Das erste Mal von Optogenetics gehört habe ich 2007, als eine Meilenstein-Studie mit dieser damals brandneuen Methode Mechanismen von Schlaf und Wach in Mäusen beleuchtet hatte. Jetzt wurde die erste wissenschaftliche Arbeit veröffentlicht, in der mit dieser Methode einem blinden Menschen ein Teil seiner Sehkraft zurückgegeben wurde.
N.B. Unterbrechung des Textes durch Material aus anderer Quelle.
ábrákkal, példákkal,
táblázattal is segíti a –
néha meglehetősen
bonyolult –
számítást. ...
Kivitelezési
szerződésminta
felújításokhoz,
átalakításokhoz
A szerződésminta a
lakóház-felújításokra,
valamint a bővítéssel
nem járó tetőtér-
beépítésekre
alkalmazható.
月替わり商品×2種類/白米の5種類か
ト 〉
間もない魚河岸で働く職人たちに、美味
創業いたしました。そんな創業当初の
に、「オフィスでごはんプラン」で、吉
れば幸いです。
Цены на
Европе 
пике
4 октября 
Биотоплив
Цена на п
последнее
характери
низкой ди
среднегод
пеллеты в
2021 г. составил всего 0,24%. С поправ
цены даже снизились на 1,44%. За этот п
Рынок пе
Bei Optogenetics nutzt man lichtempfindliche Proteine, deren Gene man leicht in tierische/menschliche Zellen einschleusen kann. Zum Beispiel mithilfe eines Vektorviruses. Diese Zellen produzieren dann besagtes Protein und sind fortan lichtempfindlich. Die Methode ist irre hilfreich, um neurowissenschaftliche Grundlagen zu erforschen, weil man so gezielt ganz bestimmte Nervenzellen innerhalb eines Verbandes auf ganz bestimmte Art und Weise anregen (oder hemmen) und dann gucken kann, was im Netzwerk passiert. Zum Beispiel ob die Maus die Schlafphase wechselt. Die Entwicklung dieser Methode war ein so unglaublicher Sprung für die neurowissenschaftliche Forschung, dass man ihre Bedeutung kaum übertreiben kann.
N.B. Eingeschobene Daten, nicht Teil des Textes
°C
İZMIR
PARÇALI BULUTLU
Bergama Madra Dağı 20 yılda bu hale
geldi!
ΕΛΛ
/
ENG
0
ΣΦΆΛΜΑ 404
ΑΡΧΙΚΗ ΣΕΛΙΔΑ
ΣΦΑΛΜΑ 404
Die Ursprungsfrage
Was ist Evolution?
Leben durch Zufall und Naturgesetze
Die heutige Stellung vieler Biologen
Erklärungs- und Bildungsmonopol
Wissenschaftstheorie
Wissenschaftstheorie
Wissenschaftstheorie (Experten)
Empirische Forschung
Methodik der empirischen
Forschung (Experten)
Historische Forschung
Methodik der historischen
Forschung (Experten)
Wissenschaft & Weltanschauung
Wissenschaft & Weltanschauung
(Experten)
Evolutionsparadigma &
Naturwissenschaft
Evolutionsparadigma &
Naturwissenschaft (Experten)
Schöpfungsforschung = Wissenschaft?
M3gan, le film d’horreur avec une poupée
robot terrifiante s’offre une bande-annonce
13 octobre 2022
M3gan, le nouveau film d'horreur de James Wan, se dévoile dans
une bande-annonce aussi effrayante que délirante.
Von Anfang an hatten die an der Entwicklung beteiligten ForscherInnen auch direkte medizinische Anwendungen im Sinn. Eine der naheliegendsten war natürlich die (Wieder)herstellung des Sehsinns von Blinden. Zellen in Augen lichtempfindlich machen, in denen sie es nicht mehr sind oder nie waren.Und das, werte Zeitzeugen, hat jetzt zu einem kleinen Teil geklappt. Ganglienzellenn in der Netzhaut eines Mannes (konnte nach Krankheit nur noch hell und dunkel unterscheiden) wurden optogenetisch behandelt, so dass er jetzt einfache Gegenstände zählen und lokalisieren konnte. Noch weit entfernt von scharfem Sehen. Und das auch nur mit einer speziellen “Lichtbrille”, die das Bild in eine geeignete Farbe und Lichtstärke übersetzt und dem künstlichen Sehsinn mit einem gepulsten Signal entgegen kommt. Die lichtempfindlich gemachten Zellen sind auch nicht diejenigen, die im normal sehenden Auge lichtempfindlich wären, sondern welche downstream, also “weiter hinten” in der Verschaltung. Im Prinzip ist das ganze also ein brain-machine-interface.
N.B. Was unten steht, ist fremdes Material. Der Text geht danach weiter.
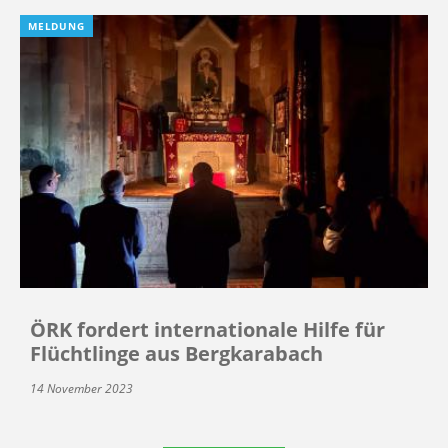
MELDUNG
ÖRK fordert internationale Hilfe für
Flüchtlinge aus Bergkarabach
14 November 2023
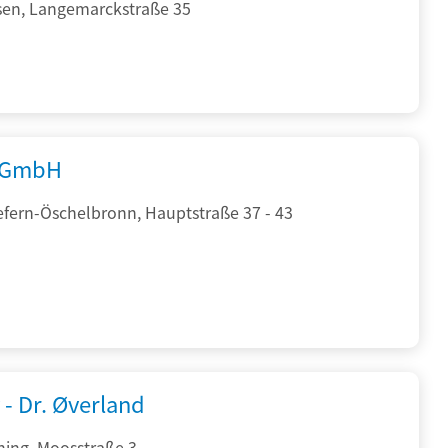
sen, Langemarckstraße 35
 GmbH
efern-Öschelbronn, Hauptstraße 37 - 43
 - Dr. Øverland
hing, Moosstraße 3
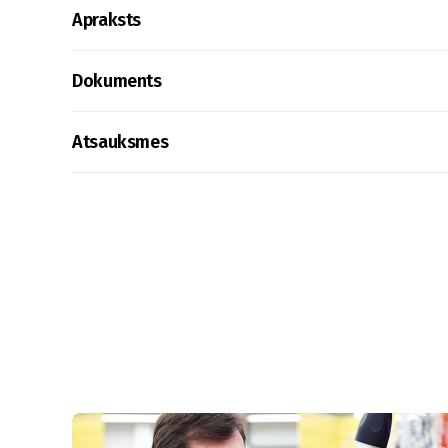
Apraksts
Dokuments
Atsauksmes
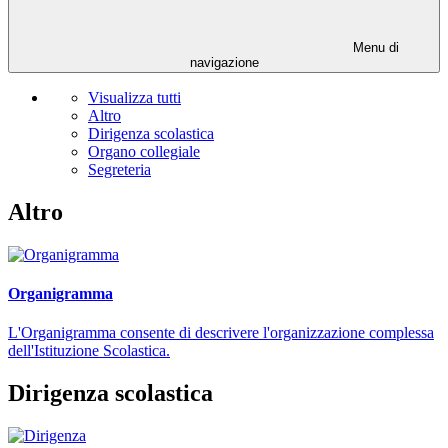
Menu di
navigazione
Visualizza tutti
Altro
Dirigenza scolastica
Organo collegiale
Segreteria
Altro
Organigramma
L'Organigramma consente di descrivere l'organizzazione complessa
dell'Istituzione Scolastica.
Dirigenza scolastica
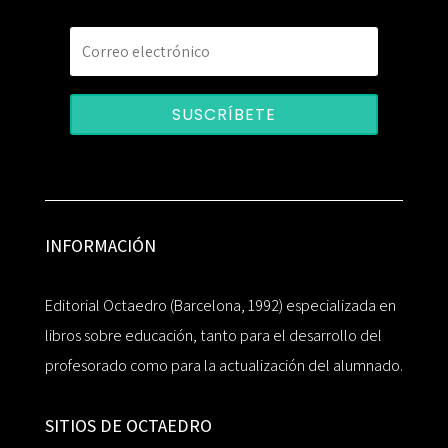
SUSCRÍBETE
INFORMACIÓN
Editorial Octaedro (Barcelona, 1992) especializada en
libros sobre educación, tanto para el desarrollo del
profesorado como para la actualización del alumnado.
SITIOS DE OCTAEDRO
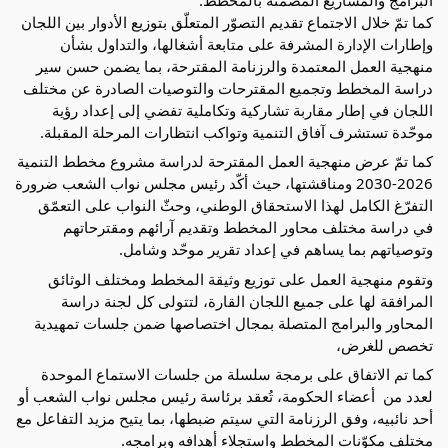
كما تمّ خلال الاجتماع تقديم التصوّر المتعلّق بتوزيع الأدوار بين اللجان 
وإطارات الإدارة المشرفة على متابعة أشغالها، والتداول بشأن 
منهجية العمل المعتمدة والرزنامة المقترحة، بما يضمن حسن سير 
دراسة المخطط وتجميع المقترحات والتوصيات الصادرة عن مختلف 
اللجان في إطار مقاربة تشاركية وتكاملية تفضي إلى إعداد رؤية 
موحّدة تستشرف آفاق التنمية وتواكب انتظارات المرحلة المقبلة.
كما تمّ عرض منهجية العمل المقترحة لدراسة مشروع مخطط التنمية 
2026-2030 ومناقشتها، حيث أكّد رئيس مجلس نواب الشعب ضرورة 
التفرّغ الكامل لهذا الاستحقاق الوطني، وحثّ النواب على التعمّق 
في دراسة مختلف محاور المخطط وتقديم آرائهم ومقترحاتهم 
وتوصياتهم بما يساهم في إعداد تقرير موحّد وشامل.
وتقوم منهجية العمل على توزيع وثيقة المخطط ومختلف الوثائق 
المرافقة لها على جميع اللجان القارة، لتتولى كل لجنة دراسة 
المحاور والبرامج المتصلة بمجال اختصاصها ضمن جلسات تمهيدية 
تخصص للغرض، 
كما تم الاتفاق على برمجة سلسلة من جلسات الاستماع الموحدة 
لعدد من  أعضاء الحكومة، تُعقد برئاسة رئيس مجلس نواب الشعب أو 
أحد نائبيه، وفق الرزنامة التي سيتم ضبطها، بما يتيح مزيد التفاعل مع 
مختلف مكوّنات المخطط واستجلاء أهدافه وبرامجه.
Diese Entwicklung wird mit Sicherheit rasend schnell weitergehen. Jetzt, wo sie in der Anwendung am Patienten angekommen ist, wird man da auch als Laie einiges von mitbekommen. Ich kann mir vorstellen, dass erstmal diese “Lichtbrillen” und auch die optigenetische Behandlung besser werden, so dass Probanden in ein paar Jahren damit deutlich besser sehen können. Irgendwann wird bestimmt die optogenetische Behandlung so ausgefeilt, dass auch mit dem bloßen Auge schon einiges an Sehleistung erreicht werden kann. Wenn ihr euch dann noch daran erinnern wollt, wie es war, als vollständige Erblindung einfach nicht rückgängig gemacht werden konnte, müsst ihr euch gut einprägen, wie es heute ist. Die Gelegenheit ist bald vorbei.